Mitochondrial complex I mutations in Caenorhabditis elegans produce cytochrome c oxidase deficiency, oxidative stress and vitamin-responsive lactic acidosis.

Mitochondrial dysfunction, with an estimated incidence of 1 in 10 000 live births, is among the most common genetically determined conditions. Missense mutations in the human NDUFV1 gene, which encodes the 51 kDa active site subunit of the NADH-ubiquinone oxidoreductase or complex I, can lead to severe neurological disorders.
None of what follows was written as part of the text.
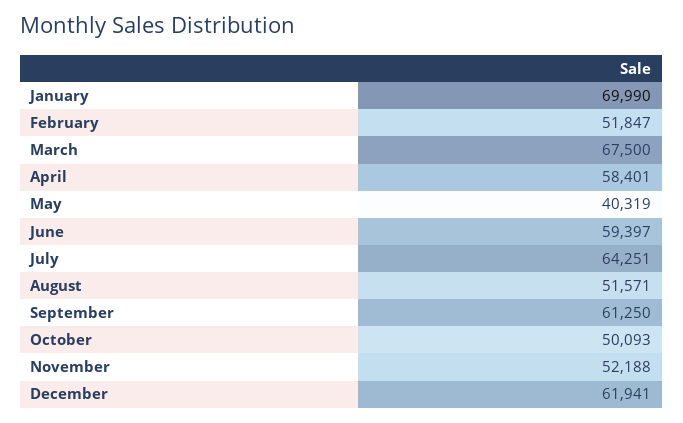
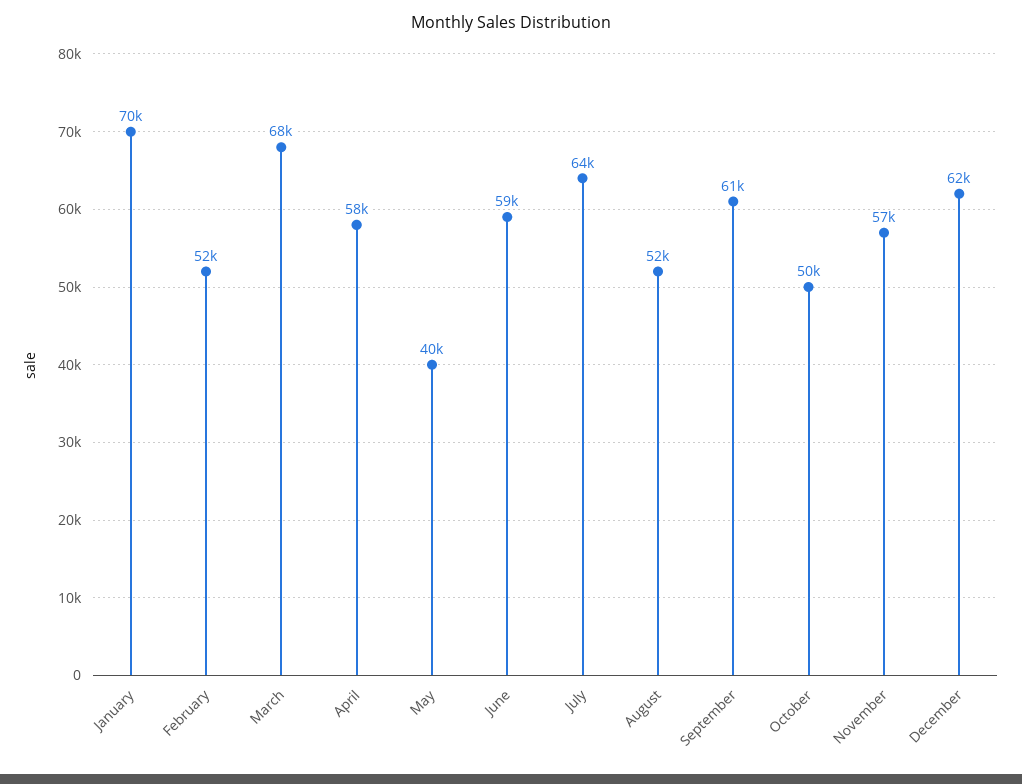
November: 52188 -> 57000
Owing to the rare and often sporadic nature of mitochondrial disorders, the mechanisms of pathogenesis of most mutations remain poorly understood. We have generated transgenic strains of Caenorhabditis elegans that express disease-causing mutations in the nuo-1 gene, the C. elegans homolog of the NDUFV1 gene. The transgenic strains demonstrate hallmark features of complex I dysfunction such as lactic acidosis and decreased NADH-dependent mitochondrial respiration. They are also hypersensitive to exogenous oxidative stress, suggesting that cellular defense mechanisms against reactive oxygen species are already taxed by an endogenous stress. The lactic acidosis induced by the NDUFV1 mutations could be partially corrected with the vitamins riboflavin and thiamine or with sodium dichloroacetate, an activator of the pyruvate dehydrogenase complex, resulting in significant increases in animal fitness. Surprisingly, cytochrome c oxidase activity and protein levels were reduced, establishing a connection between complexes I and IV. Our results indicate that complex I mutations exert their pathogenic effects in multiple ways: by impeding the metabolism of NADH, by increasing the production of reactive oxygen species, and by interfering with the function or assembly of other mitochondrial respiratory chain components.